● Exercise objective:
Reproduce, unchanged, the lines from the one containing "What is the total" through the one containing "Read the Internet usage value at 316307.", both included.
_ _ _
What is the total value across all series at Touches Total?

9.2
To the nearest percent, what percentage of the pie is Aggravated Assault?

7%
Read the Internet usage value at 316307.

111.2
_ _ _
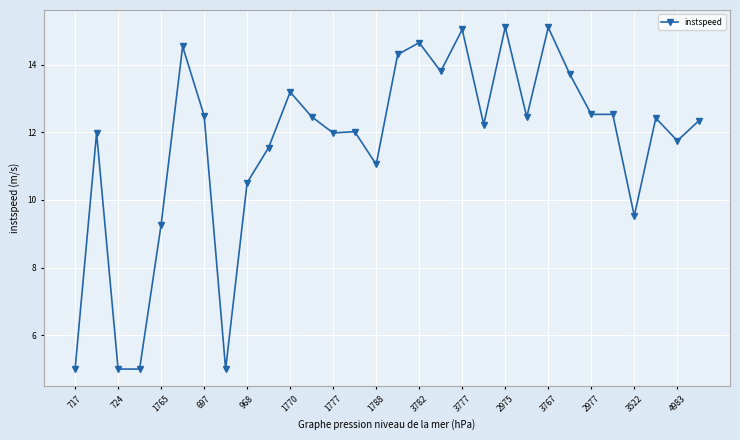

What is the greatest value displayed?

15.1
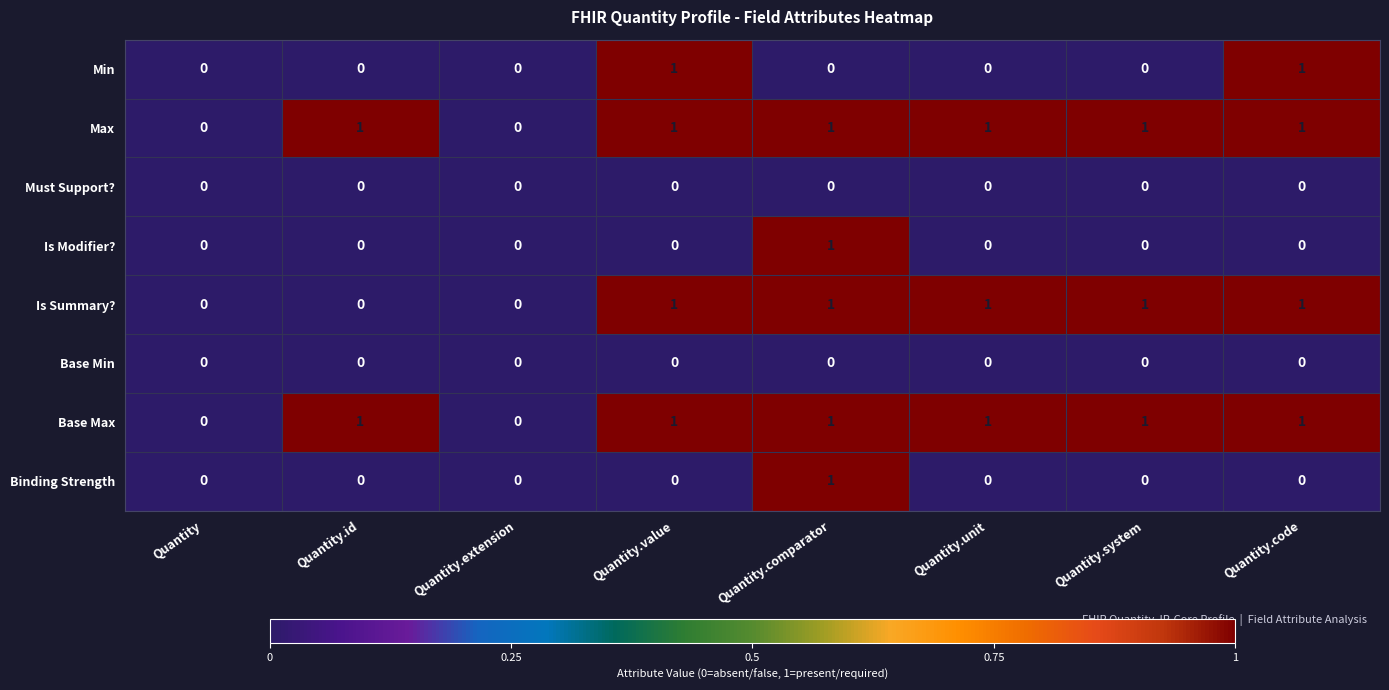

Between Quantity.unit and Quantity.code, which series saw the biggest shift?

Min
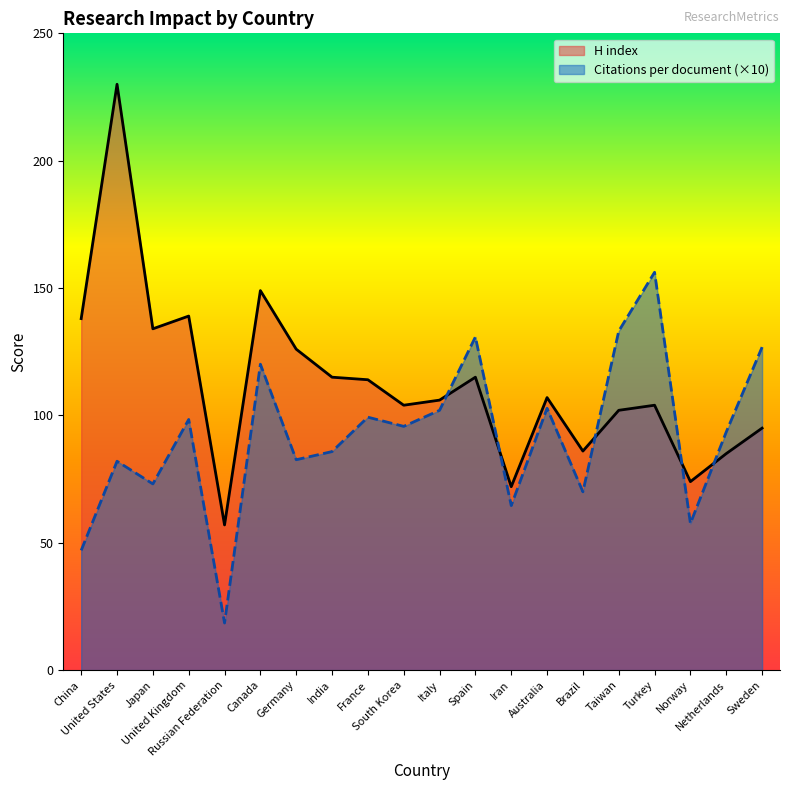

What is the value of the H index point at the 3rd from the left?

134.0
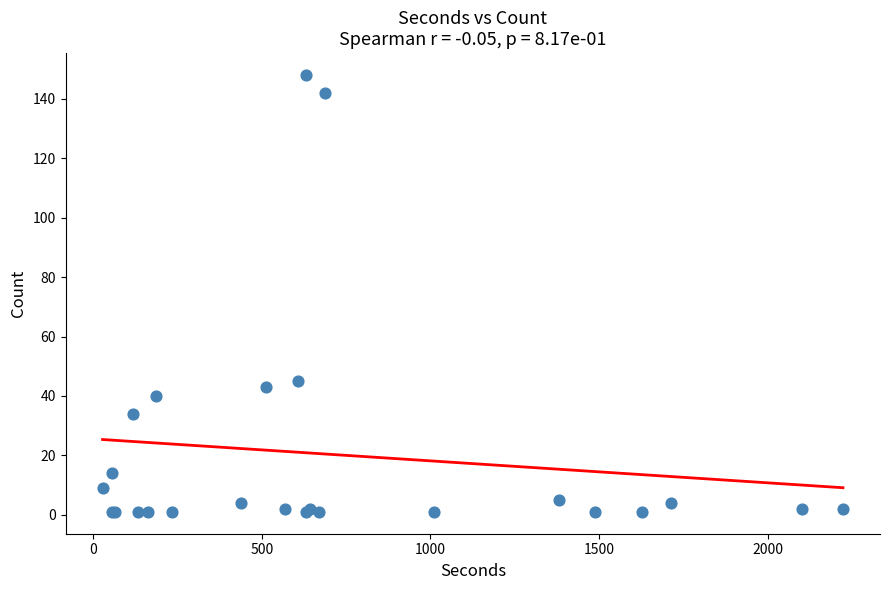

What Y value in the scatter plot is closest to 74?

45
_ _ _
● Exercise result:
What is the total value across all series at Touches Total?

9.2
To the nearest percent, what percentage of the pie is Aggravated Assault?

7%
Read the Internet usage value at 316307.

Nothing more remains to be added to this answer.